I have a document type that has part numbers and trainee names in the same location on every page, and I’m using a workflow to OCR that information and add it to ECM meta data. However, I’m running into a weird issue where for some documents the “region” that is being OCR’d is different on some documents and not others. I assume this has something to do with slightly different margins on the page or something.
Is there anything I can do to have it be a little more intelligent? If I make the region to large, it pulls in surrounding lines and boxes and the charcters get weird. If I make it too small, it’s specific only to some documents but then other documents it’s very poor and it just pulls in gibberish because the region is off.
Is this source document something you have control over Phil or is this document coming from another system that you cannot modify? In other words, are you the creator of said document?
I don’t have control over the source document. These are printed documents from another department and it seems like the controls on even printing names vs hand writing names aren’t there so I’m not certain there is a particular control on what margins they’re printed at or anything like that.
We do have IDC that we use for other things, but I was trying to keep the cost down and avoid hitting our licensing for that feature (it’s also an extra layer of complexity for something that should be relatively easy). I’m not sure if IDC is better at reading regions, or if there is a way to make ECM look for a particular character set and then search text right next to it. The format is the same (Part Number: [box with part number]) but the location on the doc seems to change. I’m out on a limb here, it feels like an upstream problem, but there be dragons that way.

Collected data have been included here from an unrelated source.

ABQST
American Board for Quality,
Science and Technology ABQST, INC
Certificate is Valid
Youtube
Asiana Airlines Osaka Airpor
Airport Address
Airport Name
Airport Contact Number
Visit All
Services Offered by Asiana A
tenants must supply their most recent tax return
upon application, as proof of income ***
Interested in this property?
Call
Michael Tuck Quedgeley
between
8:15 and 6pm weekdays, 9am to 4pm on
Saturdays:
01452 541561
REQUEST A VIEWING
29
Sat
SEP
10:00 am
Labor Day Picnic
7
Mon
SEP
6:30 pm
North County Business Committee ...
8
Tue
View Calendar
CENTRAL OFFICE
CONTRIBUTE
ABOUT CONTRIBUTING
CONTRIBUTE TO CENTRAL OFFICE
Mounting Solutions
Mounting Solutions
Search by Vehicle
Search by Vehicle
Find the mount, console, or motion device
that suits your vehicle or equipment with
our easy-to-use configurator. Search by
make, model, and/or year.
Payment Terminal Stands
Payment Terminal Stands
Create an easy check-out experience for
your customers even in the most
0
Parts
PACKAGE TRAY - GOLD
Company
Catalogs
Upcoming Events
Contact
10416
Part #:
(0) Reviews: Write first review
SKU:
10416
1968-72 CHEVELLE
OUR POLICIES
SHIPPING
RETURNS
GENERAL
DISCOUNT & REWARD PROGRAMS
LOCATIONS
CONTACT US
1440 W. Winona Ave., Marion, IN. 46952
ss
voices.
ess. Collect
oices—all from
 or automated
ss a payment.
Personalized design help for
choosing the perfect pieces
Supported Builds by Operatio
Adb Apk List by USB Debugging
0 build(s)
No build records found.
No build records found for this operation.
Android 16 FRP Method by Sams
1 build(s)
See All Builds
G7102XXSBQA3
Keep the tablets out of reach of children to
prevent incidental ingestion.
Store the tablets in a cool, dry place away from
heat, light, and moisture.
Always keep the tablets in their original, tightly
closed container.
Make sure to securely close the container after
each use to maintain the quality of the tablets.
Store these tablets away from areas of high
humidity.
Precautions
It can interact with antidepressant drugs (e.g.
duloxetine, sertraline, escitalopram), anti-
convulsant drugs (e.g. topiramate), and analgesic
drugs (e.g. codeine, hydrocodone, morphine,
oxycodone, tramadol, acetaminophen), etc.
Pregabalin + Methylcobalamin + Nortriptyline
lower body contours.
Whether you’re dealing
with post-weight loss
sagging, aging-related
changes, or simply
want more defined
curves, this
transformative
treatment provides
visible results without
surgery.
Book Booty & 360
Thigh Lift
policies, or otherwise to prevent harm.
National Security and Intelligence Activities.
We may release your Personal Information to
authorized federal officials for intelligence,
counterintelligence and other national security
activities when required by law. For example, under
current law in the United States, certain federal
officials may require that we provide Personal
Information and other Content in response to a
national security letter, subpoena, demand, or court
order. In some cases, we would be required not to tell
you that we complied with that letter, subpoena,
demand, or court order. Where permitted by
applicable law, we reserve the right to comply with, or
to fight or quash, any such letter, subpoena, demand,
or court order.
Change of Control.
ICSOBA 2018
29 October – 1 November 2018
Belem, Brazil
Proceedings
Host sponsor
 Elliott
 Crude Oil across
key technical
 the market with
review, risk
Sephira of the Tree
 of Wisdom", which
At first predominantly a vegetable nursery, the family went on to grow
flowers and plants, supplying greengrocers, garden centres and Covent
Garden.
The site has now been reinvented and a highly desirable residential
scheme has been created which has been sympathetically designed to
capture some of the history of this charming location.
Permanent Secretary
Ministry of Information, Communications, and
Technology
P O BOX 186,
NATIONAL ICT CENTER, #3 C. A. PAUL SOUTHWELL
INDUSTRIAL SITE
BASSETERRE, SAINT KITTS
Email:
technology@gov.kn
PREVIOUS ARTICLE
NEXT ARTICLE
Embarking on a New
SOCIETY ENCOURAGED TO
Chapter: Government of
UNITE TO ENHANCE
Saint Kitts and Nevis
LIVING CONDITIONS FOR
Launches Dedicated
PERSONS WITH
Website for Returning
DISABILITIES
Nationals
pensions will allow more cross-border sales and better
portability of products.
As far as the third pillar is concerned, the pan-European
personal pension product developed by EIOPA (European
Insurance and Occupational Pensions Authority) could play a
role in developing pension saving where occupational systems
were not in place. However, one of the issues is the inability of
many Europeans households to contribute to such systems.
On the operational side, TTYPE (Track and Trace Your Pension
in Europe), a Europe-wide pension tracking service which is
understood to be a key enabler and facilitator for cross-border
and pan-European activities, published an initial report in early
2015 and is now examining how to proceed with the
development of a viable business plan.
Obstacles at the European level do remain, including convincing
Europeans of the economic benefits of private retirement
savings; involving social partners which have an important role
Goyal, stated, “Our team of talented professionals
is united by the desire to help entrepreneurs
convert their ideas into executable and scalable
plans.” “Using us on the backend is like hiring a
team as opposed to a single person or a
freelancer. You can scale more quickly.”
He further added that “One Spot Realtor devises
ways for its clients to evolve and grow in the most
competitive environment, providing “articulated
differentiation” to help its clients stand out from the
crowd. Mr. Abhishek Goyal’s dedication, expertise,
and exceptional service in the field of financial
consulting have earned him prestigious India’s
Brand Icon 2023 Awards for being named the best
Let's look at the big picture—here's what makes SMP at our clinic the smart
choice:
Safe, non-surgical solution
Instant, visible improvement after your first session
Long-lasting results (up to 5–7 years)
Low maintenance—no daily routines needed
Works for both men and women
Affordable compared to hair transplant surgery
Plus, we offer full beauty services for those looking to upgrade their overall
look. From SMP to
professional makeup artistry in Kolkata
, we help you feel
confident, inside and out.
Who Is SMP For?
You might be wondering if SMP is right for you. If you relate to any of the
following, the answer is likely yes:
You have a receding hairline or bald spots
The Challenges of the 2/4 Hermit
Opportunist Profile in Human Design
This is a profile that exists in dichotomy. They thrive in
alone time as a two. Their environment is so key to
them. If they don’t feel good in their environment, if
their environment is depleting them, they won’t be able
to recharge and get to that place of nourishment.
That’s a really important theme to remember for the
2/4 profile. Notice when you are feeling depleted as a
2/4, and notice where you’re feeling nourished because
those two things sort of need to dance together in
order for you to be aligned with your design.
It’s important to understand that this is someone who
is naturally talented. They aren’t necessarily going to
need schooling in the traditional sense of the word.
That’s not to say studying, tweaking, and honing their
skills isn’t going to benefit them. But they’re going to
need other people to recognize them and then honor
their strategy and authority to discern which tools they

Tough to say without the image itself, but I’ve used the OCR capabilities in ECM to capture a larger region to account for skewed data as a result of margins, offset scan, etc. Once the larger region was OCR’d I used a combination of other tasks to parse on the data I needed.
What I was getting at @pbrandvold is if that department can add barcodes for that data you can use the OCR barcode module in ECM to read the barcodes. You’d allow the whole page to be read so that all the barcodes are picked up and if you preface the barcodes with unique identifiers you can understand that barcode 1 is “partnumber” and barcode 2 is “weight” etc.
This is a great idea, @utaylor, and can even go another step further to simplify things. If you create the report style so that a single barcode contains all of the data delimited, you can split the text on that delimiter quite easily.
I would consider using a large box and pull more data, then use regex to extract the data.
I would wonder if you printed it to pdf a second time if the locations would correct themselves and maybe a pdf converter could assist with formatting the document correctly.
One other consideration is the use of C2D generate AI task that is soon to be released. You would ask the AI to pull data. What is the Trainee’s name? What part numbers are on the page? I would create a workflow to test this functionality and see if the AI could evaluate the document and find text properly. Bearing in mind there is licensing that would need to be evaluated to do this type of workflow.
I’ve definitely gotten closer going wider with the region and using Regex. The part number was easy, but names are harder because of the variation and anything can look like a name to OCR because it’s just two “words” separated by a space (with some hyphens sometimes).
Is there a way to view what the OCR is actually pulling for characters that Regex is then parsing? I have a few that are still not getting the full name and I fear it’s due to a bug in my Regex but I’m not sure what the OCR is actually handing to Regex to parse for that portion of the document.
If you restart/assign the workflow, you can capture the recording. This recording would likely provide the details you’re looking for to better troubleshoot what the RegEx portion is looking at and returning.
Here is what I would do.
1- OCR the region where Part Number is. Here is a regex statement I have used before to look for anything that has “Order Number:” Order No.\s*:\s*\n\n(\d+) but change it to Part Number.\s*:\s*\n\n(\d+)
This will return all results that have "Part Number: xxxxxxxx.
2- Then you want to remove “Part Number” from the results with a regex statement. Here is the example: (?<=Part Number.\s*:\s*[\r\n]\s)\d+
3- From here, you can count the number of results returned if you would like.
4- I would recommend validating the part numbers that were found with a datalink. Then any invalid part numbers, you could have them stop at a step to enter a part number manually or do this process again if the part number appears in a different location on the form.
Yea the part number is easy enough to do. That’s now rock solid. The names of individuals is now something I’m having issues with since names are much more complicated.